Walking to the train, I found myself replaying an exchange from yesterday. Not just once, but on a continuous loop. I kept seeing myself being less gracious and less connected than I aspire to be. I was judging myself… and every time the memory started over, I felt worse. I knew how the story ended.
No matter how hard I tried to think of something else… the story crept right back to the front of my mind and started over again. Shame seems to get priority billing at the theatre in our mind.
Enough already! This is what I did next…
I stopped walking, and focused. Out loud, I told myself, “It wasn’t all bad… you did actually connect with someone new and you care enough to care to be better.” I repeated this affirmation three times.

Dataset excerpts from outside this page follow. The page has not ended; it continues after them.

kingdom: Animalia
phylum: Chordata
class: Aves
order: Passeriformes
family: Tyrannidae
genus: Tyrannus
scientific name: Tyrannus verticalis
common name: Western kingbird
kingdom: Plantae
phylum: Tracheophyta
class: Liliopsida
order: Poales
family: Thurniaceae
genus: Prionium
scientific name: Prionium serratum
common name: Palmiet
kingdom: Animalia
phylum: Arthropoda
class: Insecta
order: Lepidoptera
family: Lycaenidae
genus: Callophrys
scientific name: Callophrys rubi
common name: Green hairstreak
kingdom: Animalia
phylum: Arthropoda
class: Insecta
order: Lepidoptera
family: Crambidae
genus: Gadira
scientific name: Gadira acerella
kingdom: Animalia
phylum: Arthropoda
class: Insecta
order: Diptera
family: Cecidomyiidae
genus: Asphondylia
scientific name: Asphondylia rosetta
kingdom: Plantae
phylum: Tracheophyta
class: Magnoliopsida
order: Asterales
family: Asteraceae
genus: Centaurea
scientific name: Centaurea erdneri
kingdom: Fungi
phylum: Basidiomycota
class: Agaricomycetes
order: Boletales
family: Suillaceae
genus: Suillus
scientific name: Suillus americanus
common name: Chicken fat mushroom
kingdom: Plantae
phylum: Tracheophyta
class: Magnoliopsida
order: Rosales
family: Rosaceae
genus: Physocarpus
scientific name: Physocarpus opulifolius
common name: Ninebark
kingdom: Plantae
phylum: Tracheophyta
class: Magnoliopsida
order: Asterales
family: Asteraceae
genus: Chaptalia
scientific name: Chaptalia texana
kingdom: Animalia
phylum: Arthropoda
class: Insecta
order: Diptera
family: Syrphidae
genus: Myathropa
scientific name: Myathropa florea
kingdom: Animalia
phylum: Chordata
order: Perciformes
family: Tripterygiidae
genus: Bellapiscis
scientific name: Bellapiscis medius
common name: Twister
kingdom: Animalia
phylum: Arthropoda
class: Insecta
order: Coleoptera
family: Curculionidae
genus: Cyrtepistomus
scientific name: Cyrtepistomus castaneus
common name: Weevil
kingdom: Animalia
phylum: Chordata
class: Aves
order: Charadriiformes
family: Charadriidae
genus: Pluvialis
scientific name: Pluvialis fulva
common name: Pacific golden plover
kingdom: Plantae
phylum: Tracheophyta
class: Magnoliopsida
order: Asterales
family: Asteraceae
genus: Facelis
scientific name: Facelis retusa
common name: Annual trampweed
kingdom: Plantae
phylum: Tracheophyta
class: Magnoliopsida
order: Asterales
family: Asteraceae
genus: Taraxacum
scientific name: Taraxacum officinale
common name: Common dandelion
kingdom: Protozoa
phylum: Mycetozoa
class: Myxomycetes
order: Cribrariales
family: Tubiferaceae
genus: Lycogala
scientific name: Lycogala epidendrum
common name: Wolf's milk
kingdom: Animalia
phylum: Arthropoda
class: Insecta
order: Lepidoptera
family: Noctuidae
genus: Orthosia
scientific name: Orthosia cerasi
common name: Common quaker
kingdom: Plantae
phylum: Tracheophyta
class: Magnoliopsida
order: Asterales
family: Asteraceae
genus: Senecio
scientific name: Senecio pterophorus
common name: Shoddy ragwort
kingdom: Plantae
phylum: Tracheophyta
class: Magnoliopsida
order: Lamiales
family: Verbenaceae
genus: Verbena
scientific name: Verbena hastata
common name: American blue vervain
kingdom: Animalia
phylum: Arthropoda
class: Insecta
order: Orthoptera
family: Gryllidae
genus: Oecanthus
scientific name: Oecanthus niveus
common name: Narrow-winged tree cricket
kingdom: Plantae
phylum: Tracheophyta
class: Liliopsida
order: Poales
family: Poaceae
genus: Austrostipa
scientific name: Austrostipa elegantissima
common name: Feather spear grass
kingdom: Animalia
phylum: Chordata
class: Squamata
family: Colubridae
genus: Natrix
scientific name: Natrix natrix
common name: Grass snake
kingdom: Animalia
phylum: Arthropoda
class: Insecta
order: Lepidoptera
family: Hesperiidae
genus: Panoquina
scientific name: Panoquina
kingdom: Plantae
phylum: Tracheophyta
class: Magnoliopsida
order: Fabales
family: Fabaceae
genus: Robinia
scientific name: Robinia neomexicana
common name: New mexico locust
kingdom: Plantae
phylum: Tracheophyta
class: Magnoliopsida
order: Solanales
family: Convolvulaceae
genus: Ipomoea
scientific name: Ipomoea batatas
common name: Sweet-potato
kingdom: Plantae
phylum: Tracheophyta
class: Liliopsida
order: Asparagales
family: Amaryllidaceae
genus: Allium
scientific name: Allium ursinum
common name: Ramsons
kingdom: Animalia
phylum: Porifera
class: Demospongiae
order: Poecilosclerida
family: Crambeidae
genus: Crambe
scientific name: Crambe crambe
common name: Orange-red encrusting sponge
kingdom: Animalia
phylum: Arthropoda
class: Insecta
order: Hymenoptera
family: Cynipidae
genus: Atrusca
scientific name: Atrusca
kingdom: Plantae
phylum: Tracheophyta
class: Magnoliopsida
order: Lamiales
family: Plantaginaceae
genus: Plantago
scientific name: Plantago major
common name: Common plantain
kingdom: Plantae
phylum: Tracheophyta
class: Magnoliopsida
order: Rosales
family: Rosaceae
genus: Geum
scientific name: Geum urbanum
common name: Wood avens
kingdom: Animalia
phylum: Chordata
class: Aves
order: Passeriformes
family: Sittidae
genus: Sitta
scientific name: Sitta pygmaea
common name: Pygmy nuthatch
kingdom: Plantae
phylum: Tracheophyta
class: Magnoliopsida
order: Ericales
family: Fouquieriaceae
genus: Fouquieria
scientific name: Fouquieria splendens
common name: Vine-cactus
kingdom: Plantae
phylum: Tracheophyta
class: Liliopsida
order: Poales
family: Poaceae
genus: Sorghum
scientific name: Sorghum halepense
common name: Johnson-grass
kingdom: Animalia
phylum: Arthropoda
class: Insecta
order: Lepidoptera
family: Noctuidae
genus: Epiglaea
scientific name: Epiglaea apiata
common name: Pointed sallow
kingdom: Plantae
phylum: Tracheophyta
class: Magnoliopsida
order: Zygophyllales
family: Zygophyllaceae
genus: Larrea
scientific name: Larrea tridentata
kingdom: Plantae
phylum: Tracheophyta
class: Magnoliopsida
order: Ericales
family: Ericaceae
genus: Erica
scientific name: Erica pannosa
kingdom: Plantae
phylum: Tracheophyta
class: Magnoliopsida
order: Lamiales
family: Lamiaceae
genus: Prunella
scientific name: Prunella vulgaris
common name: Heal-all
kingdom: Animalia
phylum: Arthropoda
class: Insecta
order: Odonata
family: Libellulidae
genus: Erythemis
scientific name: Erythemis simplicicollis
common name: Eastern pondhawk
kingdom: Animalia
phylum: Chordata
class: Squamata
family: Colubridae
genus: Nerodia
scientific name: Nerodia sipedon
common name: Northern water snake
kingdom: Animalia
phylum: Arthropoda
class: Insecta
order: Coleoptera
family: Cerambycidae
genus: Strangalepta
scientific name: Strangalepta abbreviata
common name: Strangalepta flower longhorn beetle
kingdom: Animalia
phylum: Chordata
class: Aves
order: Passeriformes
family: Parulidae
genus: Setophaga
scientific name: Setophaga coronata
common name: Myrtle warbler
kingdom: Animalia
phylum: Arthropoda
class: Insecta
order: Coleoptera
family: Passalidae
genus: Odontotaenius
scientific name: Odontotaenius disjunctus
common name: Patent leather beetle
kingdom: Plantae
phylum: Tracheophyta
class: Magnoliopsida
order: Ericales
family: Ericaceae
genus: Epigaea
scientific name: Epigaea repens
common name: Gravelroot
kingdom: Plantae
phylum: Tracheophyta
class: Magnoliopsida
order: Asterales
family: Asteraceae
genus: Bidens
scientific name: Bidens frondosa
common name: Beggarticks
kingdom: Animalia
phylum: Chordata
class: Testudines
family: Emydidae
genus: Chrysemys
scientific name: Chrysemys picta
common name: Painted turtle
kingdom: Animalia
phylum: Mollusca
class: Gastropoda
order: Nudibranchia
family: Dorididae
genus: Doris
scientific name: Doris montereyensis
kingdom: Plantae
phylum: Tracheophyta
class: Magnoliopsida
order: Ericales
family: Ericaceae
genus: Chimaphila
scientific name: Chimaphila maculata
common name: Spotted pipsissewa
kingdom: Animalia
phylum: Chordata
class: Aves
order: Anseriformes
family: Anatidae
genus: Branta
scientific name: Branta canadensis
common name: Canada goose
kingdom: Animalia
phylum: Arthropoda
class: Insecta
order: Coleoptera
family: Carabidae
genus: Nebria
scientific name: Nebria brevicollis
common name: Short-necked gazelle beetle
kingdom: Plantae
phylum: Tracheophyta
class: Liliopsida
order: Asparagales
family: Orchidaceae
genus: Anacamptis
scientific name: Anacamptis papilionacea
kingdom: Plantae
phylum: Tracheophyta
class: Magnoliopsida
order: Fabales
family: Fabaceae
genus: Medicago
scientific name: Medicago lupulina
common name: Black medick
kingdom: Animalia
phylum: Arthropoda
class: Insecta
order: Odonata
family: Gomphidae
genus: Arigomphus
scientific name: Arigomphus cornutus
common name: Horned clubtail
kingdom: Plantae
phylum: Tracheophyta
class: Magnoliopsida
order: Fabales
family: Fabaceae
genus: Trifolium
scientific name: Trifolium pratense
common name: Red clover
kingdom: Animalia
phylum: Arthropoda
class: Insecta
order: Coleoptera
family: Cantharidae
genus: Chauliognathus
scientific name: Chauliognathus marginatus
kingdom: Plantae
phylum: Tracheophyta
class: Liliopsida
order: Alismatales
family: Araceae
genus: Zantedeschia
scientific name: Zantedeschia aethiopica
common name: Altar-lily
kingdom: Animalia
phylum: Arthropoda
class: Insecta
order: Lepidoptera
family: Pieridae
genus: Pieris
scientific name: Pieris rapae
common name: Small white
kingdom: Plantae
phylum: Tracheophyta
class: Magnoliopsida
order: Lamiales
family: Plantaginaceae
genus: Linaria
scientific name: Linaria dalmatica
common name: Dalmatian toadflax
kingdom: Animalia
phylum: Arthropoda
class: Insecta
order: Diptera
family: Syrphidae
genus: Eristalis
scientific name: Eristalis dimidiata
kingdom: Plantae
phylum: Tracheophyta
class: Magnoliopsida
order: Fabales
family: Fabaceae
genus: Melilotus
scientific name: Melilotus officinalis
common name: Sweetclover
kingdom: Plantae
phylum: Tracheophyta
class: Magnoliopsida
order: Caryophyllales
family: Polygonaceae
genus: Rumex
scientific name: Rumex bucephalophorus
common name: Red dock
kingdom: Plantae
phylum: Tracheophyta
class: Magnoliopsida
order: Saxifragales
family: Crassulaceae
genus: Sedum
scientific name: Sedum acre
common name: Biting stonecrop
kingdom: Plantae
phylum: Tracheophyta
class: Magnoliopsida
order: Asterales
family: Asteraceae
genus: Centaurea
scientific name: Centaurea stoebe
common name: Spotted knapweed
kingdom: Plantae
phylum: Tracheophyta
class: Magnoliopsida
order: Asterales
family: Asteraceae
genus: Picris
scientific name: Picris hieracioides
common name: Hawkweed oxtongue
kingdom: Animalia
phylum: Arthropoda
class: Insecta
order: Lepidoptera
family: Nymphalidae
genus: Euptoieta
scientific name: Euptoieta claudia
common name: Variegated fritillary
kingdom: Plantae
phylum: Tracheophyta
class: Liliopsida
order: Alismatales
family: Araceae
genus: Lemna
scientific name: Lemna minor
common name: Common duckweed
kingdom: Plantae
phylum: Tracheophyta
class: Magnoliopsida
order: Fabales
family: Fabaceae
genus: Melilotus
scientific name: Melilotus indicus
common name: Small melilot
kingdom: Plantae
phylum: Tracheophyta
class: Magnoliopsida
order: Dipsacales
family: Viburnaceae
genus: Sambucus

Then, I said out loud, “next time I’m in that situation, I will… slow down, extend more time to interact, and be more giving.” Again, I repeated this slowly, three times, to help it sink in as my action plan to be better.
That’s all it took.
I recognized some value in me, made a decision on how I will be better, and dropped off a bunch of remaining baggage on the sidewalk. With that, my mind was instantly open to more positive things… and became more present in my day.
It was pretty cool.
On the train, I drew a diagram to help me apply this techniques more often. As I sketched, it was apparent that I was dealing with a bad habit — something that follows a cue > response > reward sequence. I’m pretty sure my “cues of self-consciousness” will continue… I just need a tool to create a better response (instead of mindlessly hitting replay every time any memory starts looping).
Here’s how I’m thinking about it…
Habits can be bad… and good. Hurtful… and fulfilling. It’s all about the “response”. By being more intentional, I’m sure we’ll get to more fulfilling “rewards”.
Here’s to your great memories… and a new perspective on making the most of your less-than-perfect moments!
Keep looking for awesome all around you…and, keep Believing in Better!
P..S. As for the rest of my day — I actually found myself slowing down with others. And, honestly, I have yet to replay the not-so-good story that took over my mind walking to the train.